::: Records provided
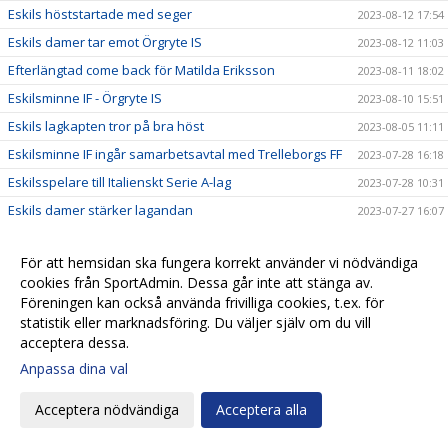
Eskils höststartade med seger
2023-08-12 17:54
Eskils damer tar emot Örgryte IS
2023-08-12 11:03
Efterlängtad come back för Matilda Eriksson
2023-08-11 18:02
Eskilsminne IF - Örgryte IS
2023-08-10 15:51
Eskils lagkapten tror på bra höst
2023-08-05 11:11
Eskilsminne IF ingår samarbetsavtal med Trelleborgs FF
2023-07-28 16:18
Eskilsspelare till Italienskt Serie A-lag
2023-07-28 10:31
Eskils damer stärker lagandan
2023-07-27 16:07
Eskils orkade inte stå emot starkt MFF
2023-06-30 22:56
För att hemsidan ska fungera korrekt använder vi nödvändiga
Eskilsminne IF - Malmö FF
2023-06-26 15:03
cookies från SportAdmin. Dessa går inte att stänga av.
Eskilstalang till Allsvenskan
2023-06-26 11:35
Föreningen kan också använda frivilliga cookies, t.ex. för
Eskilscoachen vill bibehålla hemmaformen
statistik eller marknadsföring. Du väljer själv om du vill
2023-06-21 23:08
acceptera dessa.
Eskilsminne IF - Onsala BK
2023-06-21 11:47
Anpassa dina val
Motståndarkollen: Skadedrabbat Onsala har presterat
2023-06-20 20:26
bra
Acceptera nödvändiga
Acceptera alla
Maja trivs på sin backposition
2023-06-20 18:04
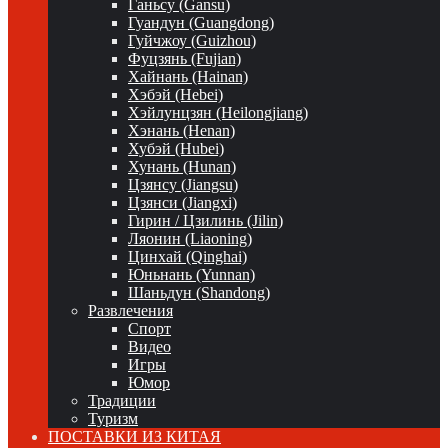
Ганьсу (Gansu)
Гуандун (Guangdong)
Гуйчжоу (Guizhou)
Фуцзянь (Fujian)
Хайнань (Hainan)
Хэбэй (Hebei)
Хэйлунцзян (Heilongjiang)
Хэнань (Henan)
Хубэй (Hubei)
Хунань (Hunan)
Цзянсу (Jiangsu)
Цзянси (Jiangxi)
Гирин / Цзилинь (Jilin)
Ляонин (Liaoning)
Цинхай (Qinghai)
Юньнань (Yunnan)
Шаньдун (Shandong)
Развлечения
Спорт
Видео
Игры
Юмор
Традиции
Туризм
ПОСТАВКИ ИЗ КИТАЯ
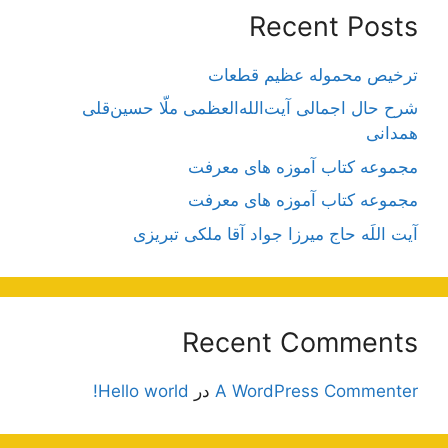
Recent Posts
ترخیص محموله عظیم قطعات
شرح حال اجمالی آیت‌الله‌العظمی ملّا حسین‌قلی
همدانی
مجموعه کتاب آموزه های معرفت
مجموعه کتاب آموزه های معرفت
آیت اللَه حاج میرزا جواد آقا ملکی تبریزی
Recent Comments
A WordPress Commenter
در
Hello world!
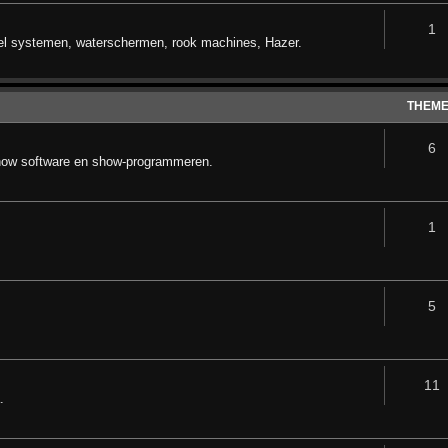
1
oel systemen, waterschermen, rook machines, Hazer.
THEM
6
how software en show-programmeren.
1
5
11
.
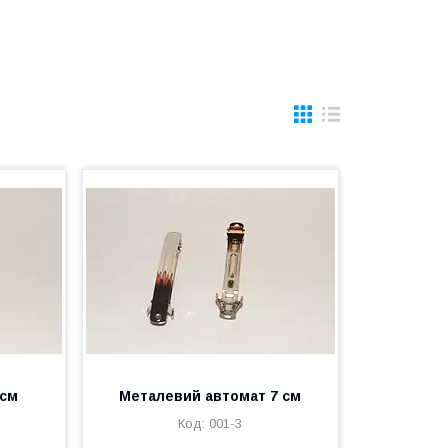
 см
Металевий автомат 7 см
001-3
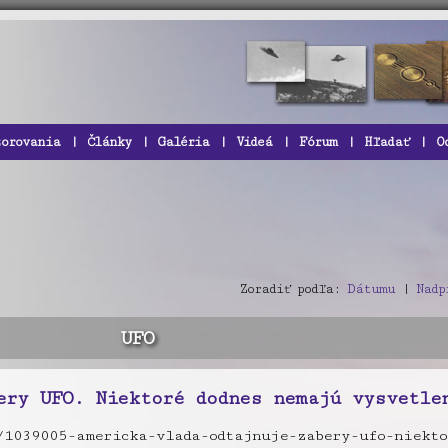
zorovania
|
Články
|
Galéria
|
Videá
|
Fórum
|
Hľadať
|
O
Zoradiť podľa:
Dátumu
|
Nadp
UFO
ery UFO. Niektoré dodnes nemajú vysvetle
/1039005-americka-vlada-odtajnuje-zabery-ufo-niekto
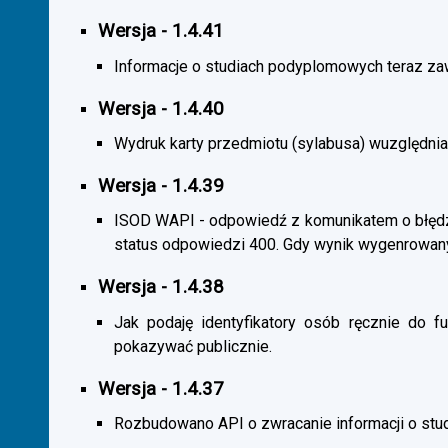
Wersja - 1.4.41
Informacje o studiach podyplomowych teraz zaw
Wersja - 1.4.40
Wydruk karty przedmiotu (sylabusa) wuzględnia
Wersja - 1.4.39
ISOD WAPI - odpowiedź z komunikatem o błędzi
status odpowiedzi 400. Gdy wynik wygenrowan
Wersja - 1.4.38
Jak podaję identyfikatory osób ręcznie do fu
pokazywać publicznie.
Wersja - 1.4.37
Rozbudowano API o zwracanie informacji o st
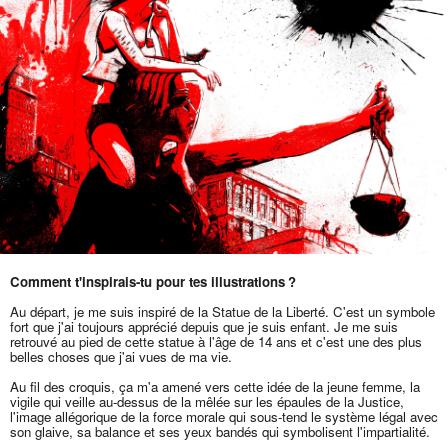
Comment t'inspirais-tu pour tes illustrations ?
Au départ, je me suis inspiré de la Statue de la Liberté. C'est un symbole
fort que j'ai toujours apprécié depuis que je suis enfant. Je me suis
retrouvé au pied de cette statue à l'âge de 14 ans et c'est une des plus
belles choses que j'ai vues de ma vie.
Au fil des croquis, ça m'a amené vers cette idée de la jeune femme, la
vigile qui veille au-dessus de la mêlée sur les épaules de la Justice,
l'image allégorique de la force morale qui sous-tend le système légal avec
son glaive, sa balance et ses yeux bandés qui symbolisent l'impartialité.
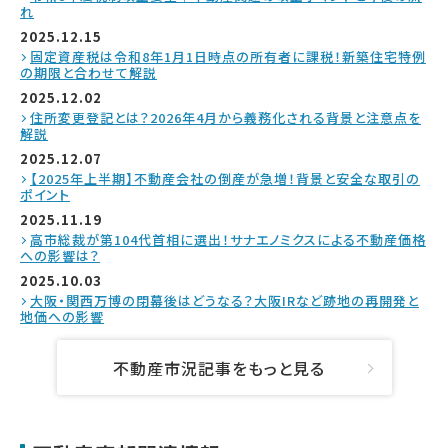
れ
2025.12.15
固定資産税は令和8年1月1日時点の所有者に課税！新築住宅特例
の期限と合わせて解説
2025.12.02
住所変更登記とは？2026年4月から義務化される背景と注意点を
解説
2025.12.07
【2025年上半期】不動産会社の倒産が急増！背景と安全な取引の
ポイント
2025.11.19
高市総裁が第104代首相に選出！サナエノミクスによる不動産価格
への影響は？
2025.10.03
大阪・関西万博の閉幕後はどうなる？大阪IRなど跡地の再開発と
地価への影響
不動産市況記事をもっと見る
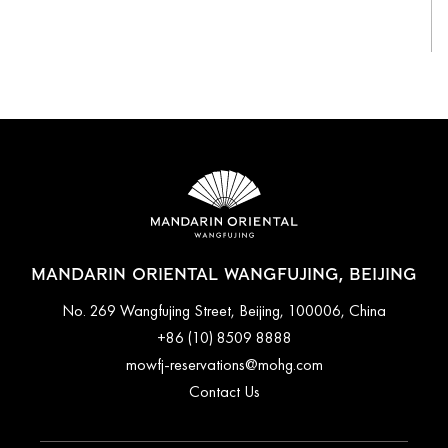
View All
MANDARIN ORIENTAL WANGFUJING, BEIJING
No. 269 Wangfujing Street, Beijing, 100006, China
+86 (10) 8509 8888
mowfj-reservations@mohg.com
Contact Us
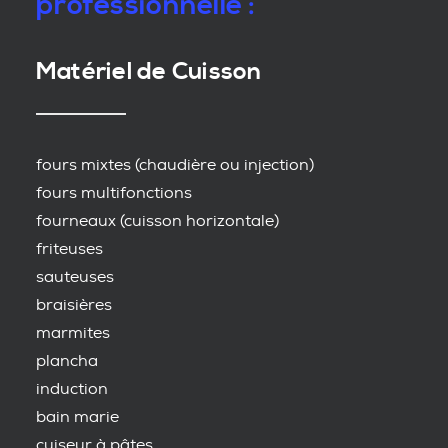
professionnelle :
Matériel de Cuisson
fours mixtes (chaudière ou injection)
fours multifonctions
fourneaux (cuisson horizontale)
friteuses
sauteuses
braisières
marmites
plancha
induction
bain marie
cuiseur à pâtes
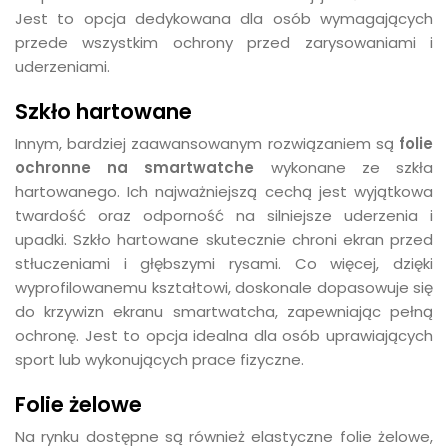
Jest to opcja dedykowana dla osób wymagających
przede wszystkim ochrony przed zarysowaniami i
uderzeniami.
Szkło hartowane
Innym, bardziej zaawansowanym rozwiązaniem są
folie
ochronne na smartwatche
wykonane ze szkła
hartowanego. Ich najważniejszą cechą jest wyjątkowa
twardość oraz odporność na silniejsze uderzenia i
upadki. Szkło hartowane skutecznie chroni ekran przed
stłuczeniami i głębszymi rysami. Co więcej, dzięki
wyprofilowanemu kształtowi, doskonale dopasowuje się
do krzywizn ekranu smartwatcha, zapewniając pełną
ochronę. Jest to opcja idealna dla osób uprawiających
sport lub wykonujących prace fizyczne.
Folie żelowe
Na rynku dostępne są również elastyczne folie żelowe,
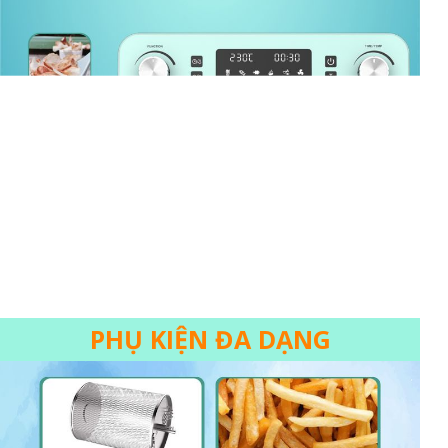
PHỤ KIỆN ĐA DẠNG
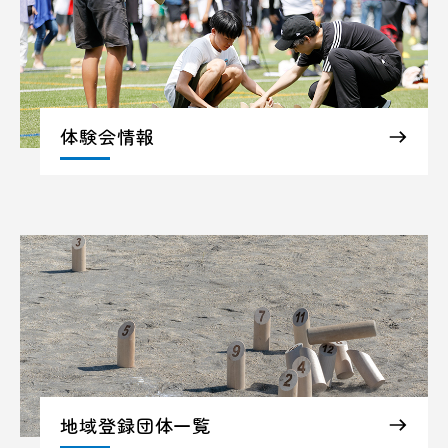
体験会情報
地域登録団体一覧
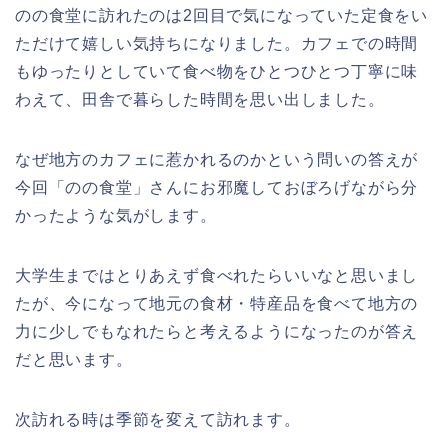
のの食堂に訪れたのは2回目で気になっていた定食をい
ただけて嬉しい気持ちになりました。カフェでの時間
もゆったりとしていて食べ物をひとつひとつ丁寧に味
わえて、田舎で暮らした時間を思い出しました。
なぜ地方のカフェに惹かれるのかという問いの答えが
今回「のの食堂」さんにお邪魔しておぼろげながら分
かったような気がします。
大学生まではとりあえず食べれたらいいなと思いまし
たが、今になって地元の食材・特産品を食べて地方の
力に少しでもなれたらと考えるようになったのが答え
だと思います。
次訪れる時は季節を変えて訪れます。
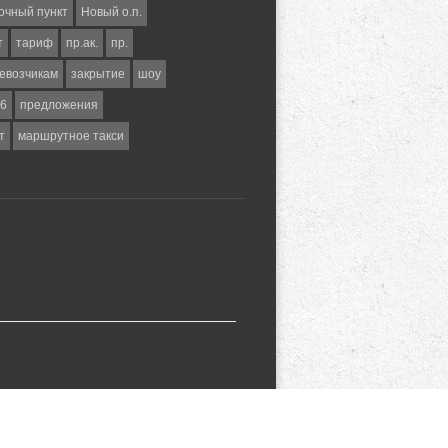
очный пункт
Новый о.п.
т
тариф
пр.ак.
пр.
евозчикам
закрытие
шоу
6
предложения
т
маршрутное такси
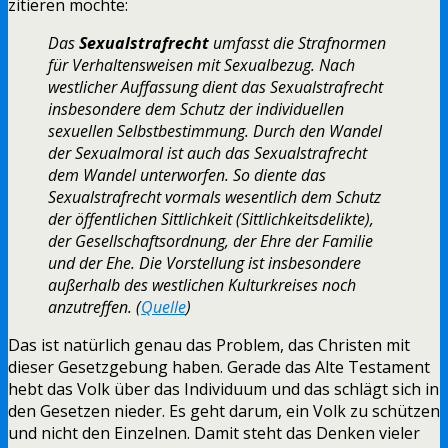
zitieren möchte:
Das
Sexualstrafrecht
umfasst die Strafnormen
für Verhaltensweisen mit Sexualbezug. Nach
westlicher Auffassung dient das Sexualstrafrecht
insbesondere dem Schutz der individuellen
sexuellen Selbstbestimmung. Durch den Wandel
der
Sexualmoral
ist auch das Sexualstrafrecht
dem Wandel unterworfen. So diente das
Sexualstrafrecht vormals wesentlich dem Schutz
der öffentlichen Sittlichkeit (Sittlichkeitsdelikte),
der Gesellschaftsordnung, der Ehre der Familie
und der Ehe. Die Vorstellung ist insbesondere
außerhalb des westlichen Kulturkreises noch
anzutreffen. (
Quelle
)
Das ist natürlich genau das Problem, das Christen mit
dieser Gesetzgebung haben. Gerade das Alte Testament
hebt das Volk über das Individuum und das schlägt sich in
den Gesetzen nieder. Es geht darum, ein Volk zu schützen
und nicht den Einzelnen. Damit steht das Denken vieler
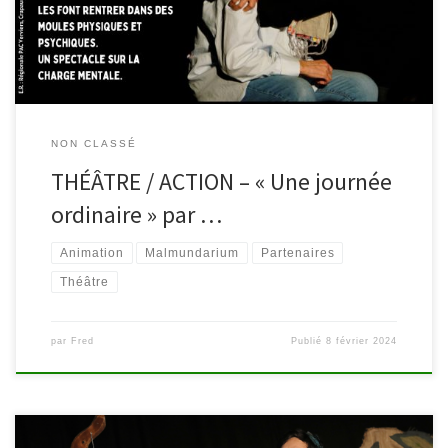
sexisme ordinaire, les diktats de la beauté… tout en légèreté […]
NON CLASSÉ
THÉÂTRE / ACTION – « Une journée
ordinaire » par …
Animation
Malmundarium
Partenaires
Théâtre
par
Fred
Publié
8 février 2024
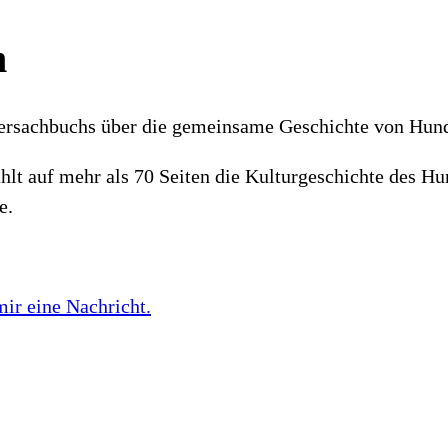
m
ndersachbuchs über die gemeinsame Geschichte von Hund
lt auf mehr als 70 Seiten die Kulturgeschichte des 
e.
mir eine Nachricht.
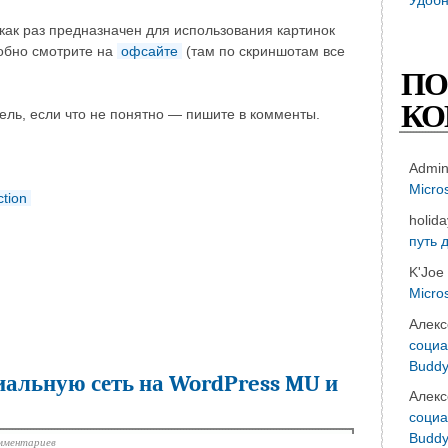
как раз предназначен для использования картинок
обно смотрите на
офсайте
(там по скриншотам все
ПО
КО
ель, если что не понятно — пишите в комменты.
Admi
Micro
ction
holid
путь 
K'Joe
Micro
Алекс
социа
Buddy
альную сеть на WordPress MU и
Алекс
социа
Buddy
мментариев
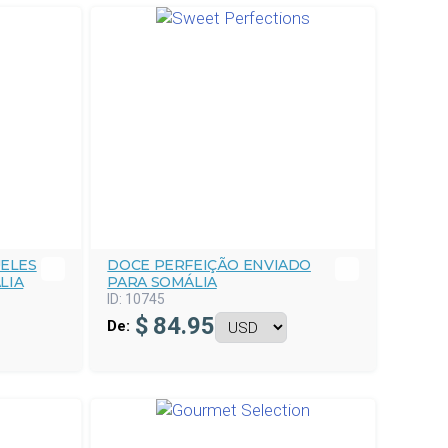
ELES
DOCE PERFEIÇÃO ENVIADO
LIA
PARA SOMÁLIA
ID:
10745
$
84.95
De:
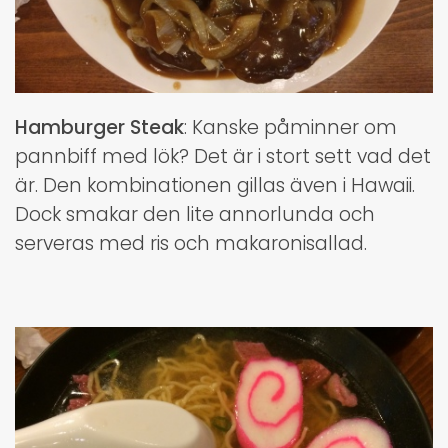
Hamburger Steak
: Kanske påminner om
pannbiff med lök? Det är i stort sett vad det
är. Den kombinationen gillas även i Hawaii.
Dock smakar den lite annorlunda och
serveras med ris och makaronisallad.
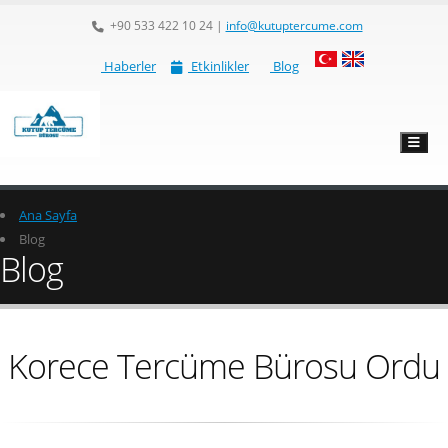
+90 533 422 10 24
|
info@kutuptercume.com
Haberler
Etkinlikler
Blog
Ana Sayfa
Blog
Blog
Korece Tercüme Bürosu Ordu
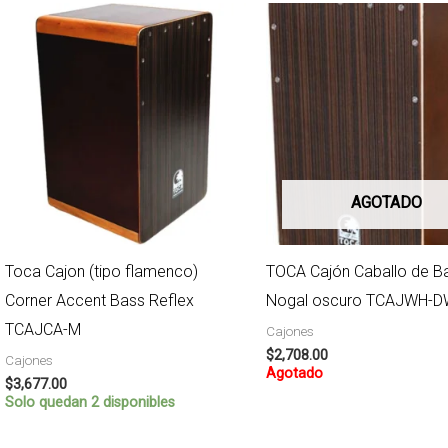
AGOTADO
Toca Cajon (tipo flamenco)
TOCA Cajón Caballo de Ba
Corner Accent Bass Reflex
Nogal oscuro TCAJWH-
TCAJCA-M
Cajones
$
2,708.00
Cajones
Agotado
$
3,677.00
Solo quedan 2 disponibles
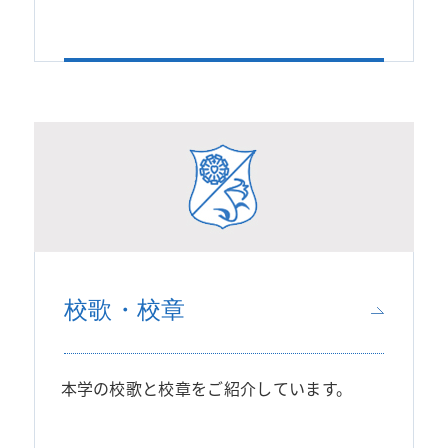
校歌・校章
本学の校歌と校章をご紹介しています。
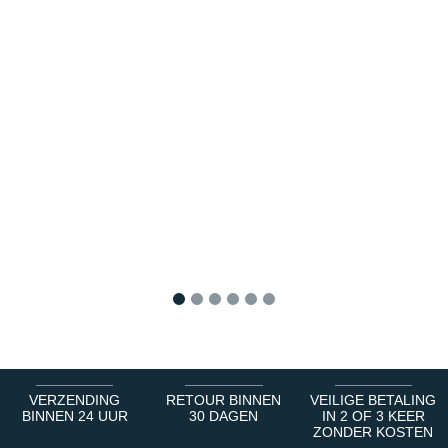
1
2
3
4
5
6
VERZENDING
RETOUR BINNEN
VEILIGE BETALING
BINNEN 24 UUR
30 DAGEN
IN 2 OF 3 KEER
ZONDER KOSTEN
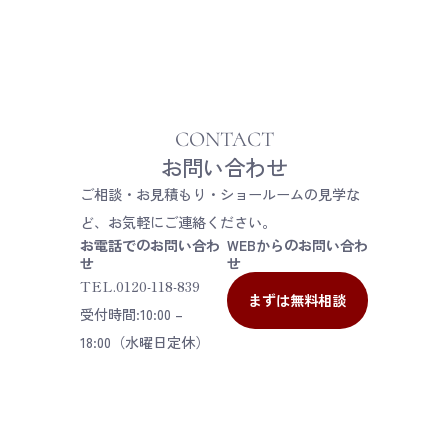
CONTACT
お問い合わせ
ご相談・お見積もり・ショールームの見学な
ど、
お気軽にご連絡ください。
お電話でのお問い合わ
WEBからのお問い合わ
せ
せ
TEL.
0120-118-839
まずは無料相談
受付時間:10:00 –
18:00（水曜日定休）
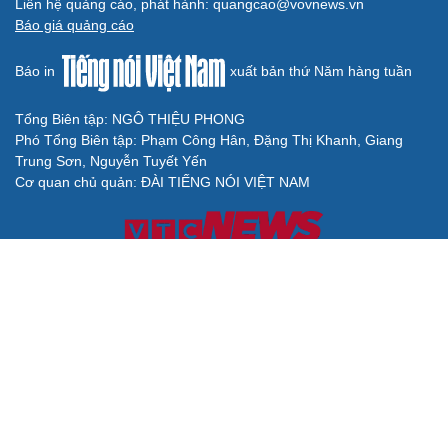
Liên hệ quảng cáo, phát hành: quangcao@vovnews.vn
Báo giá quảng cáo
Báo in
xuất bản thứ Năm hàng tuần
Tổng Biên tập: NGÔ THIỆU PHONG
Phó Tổng Biên tập: Phạm Công Hân, Đặng Thị Khanh, Giang
Trung Sơn, Nguyễn Tuyết Yến
Cơ quan chủ quản: ĐÀI TIẾNG NÓI VIỆT NAM
Không được sao chép lại bất kỳ thông tin nào từ website này khi
chưa có sự đồng ý bằng văn bản của Báo Điện tử Tiếng nói Việt
Nam
Giấy phép số 27/GP-BVHTTDL của Bộ Văn hóa, Thể thao và Du
lịch cấp ngày 25/04/2025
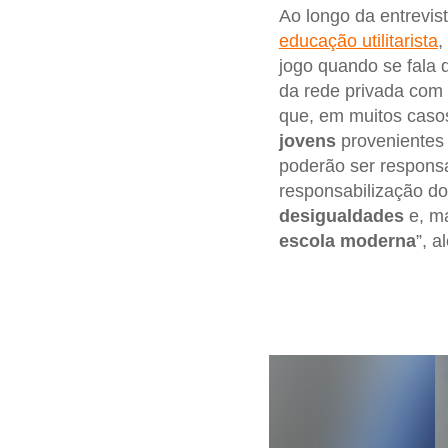
Ao longo da entrevis
educação utilitarista
,
jogo quando se fala
da rede privada com 
que, em muitos casos
jovens
provenientes
poderão ser responsa
responsabilização do
desigualdades
e, ma
escola moderna
”, a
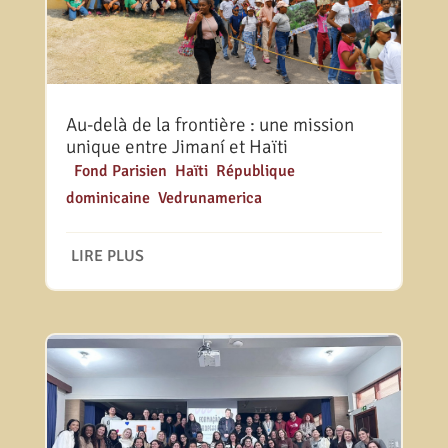
Au-delà de la frontière : une mission
unique entre Jimaní et Haïti
|
Fond Parisien
,
Haïti
,
République
dominicaine
,
Vedrunamerica
LIRE PLUS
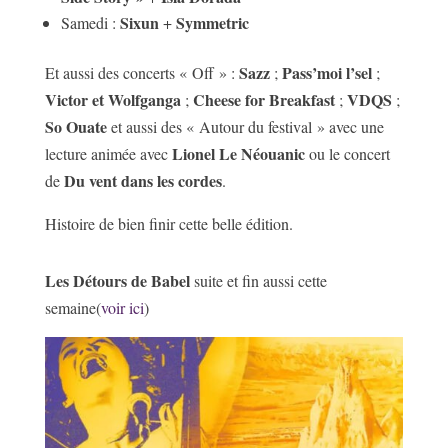
Sixun
Symmetric
Samedi :
+
Sazz
Pass’moi l’sel
Et aussi des concerts « Off » :
;
;
Victor et Wolfganga
Cheese for Breakfast
VDQS
;
;
;
So Ouate
et aussi des « Autour du festival » avec une
Lionel Le Néouanic
lecture animée avec
ou le concert
Du vent dans les cordes
de
.
Histoire de bien finir cette belle édition.
Les
Détours de Babel
suite et fin aussi cette
semaine(
voir ici
)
::::::
[What to produce]:
Report every line from the material above that mentions the word "inte".

[Problem solution]:
Eskils orkade inte stå emot starkt MFF
cookies från SportAdmin. Dessa går inte att stänga av.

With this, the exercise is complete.